MANILA, Philippines — There should be no deaths in the implementation of the Duterte administration’s anti-narcotics campaign and that version of “death penalty,” which resulted in the recent spike in drug killings, should not have been carried out by authorities, especially when the country has already abolished capital punishment.
Senate president Aquilino “Koko” Pimentel III issued this statement Monday after the Upper Chamber’s majority bloc moved for the investigation of the recent escalation of the police’s drug-related killings in Bulacan and Metro Manila, including the death of Grade 11 student Kian Loyd Delos Santos.

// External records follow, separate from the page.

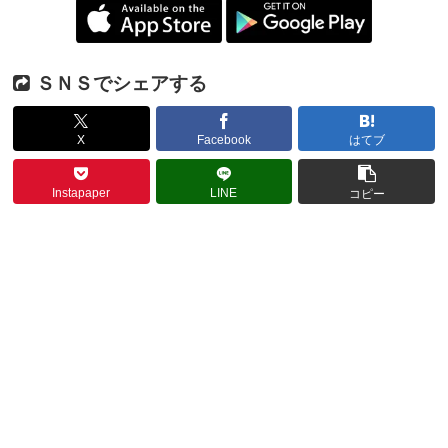
ＳＮＳでシェアする
X
Facebook
はてブ
Instapaper
LINE
コピー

“Dapat kasi naman wala namang namamatay in the ordinary course of events kasi una sa lahat, wala naman tayong death penalty. At kung may death penalty, hindi naman ganyan ang pag-implement ng death penalty,” Pimentel said during an interview with dzMM radio.

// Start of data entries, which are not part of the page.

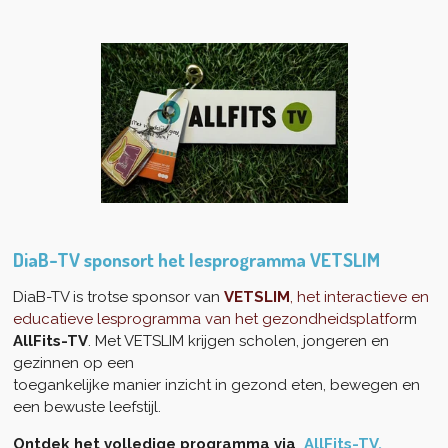
DiaB-TV sponsort het lesprogramma VETSLIM
D
iaB-TV is trotse sponsor van
VETSLIM
, het interactieve en
educatieve lesprogramma van het gezondheidsplatfo
rm
AllFits-TV
.
Met VETSLIM krijgen scholen, jongeren en
gezinnen op een
toegankelijke manier inzicht in gezond eten, bewegen en
een bewuste leefstijl.
Ontdek het volledige programma via
AllFits-TV.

[There should be no one dying in the ordinary course of events because in the first place, we don’t have a death penalty. And if there’s death penalty, that’s not the way to implement it.]

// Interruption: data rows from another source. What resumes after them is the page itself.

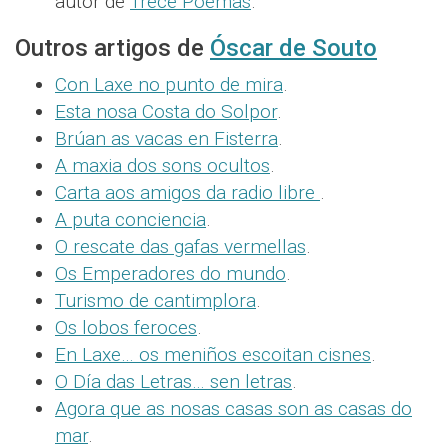
autor de
Trece Poemas
.
Outros artigos de
Óscar de Souto
Con Laxe no punto de mira
.
Esta nosa Costa do Solpor
.
Brúan as vacas en Fisterra
.
A maxia dos sons ocultos
.
Carta aos amigos da radio libre
.
A puta conciencia
.
O rescate das gafas vermellas
.
Os Emperadores do mundo
.
Turismo de cantimplora
.
Os lobos feroces
.
En Laxe… os meniños escoitan cisnes
.
O Día das Letras… sen letras
.
Agora que as nosas casas son as casas do
mar
.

While acknowledging that there is of course a law on self-defense — the reason often cited by the police on why the number of drug deaths escalates — Pimentel said the Senate majority bloc, during a caucus Sunday night, decided to validate via a legislative inquiry whether the spike in the killings was really because of “nanlaban” incidents.
“So titingnan po natin ito. Ano ba ang mechanics nitong Oplan Double Barrel Reloaded?…Klaro ba sa pulis kailan sila dapat gagamit ng baril nila o when they are allowed to…employ force? Tatanungin po natin lahat ito,” he said.
[So we will look into this. What are the mechanics of this Oplan Double Barrel Reloaded?…Is it clear among policemen when they should use their guns or when they are allowed to employ force? We will ask all of these.]
The Senate Committee on Public Order chaired by Sen. Panfilo Lacson was requested by the majority bloc to lead the investigation into the drug killings, according to Pimentel.
“Ang mangyayari po sa resolusyon, ang first reading n’yan will be referred to the public order (committee) chaired by Senator Lacson and s’ya na mag-schedule sa hearing n’ya,” said the Senate president.
[What will happen to the resolution is that its first reading will be referred to the Senate Public Order Committee chaired by Sen. Lacson and he will be the one to schedule the hearing.]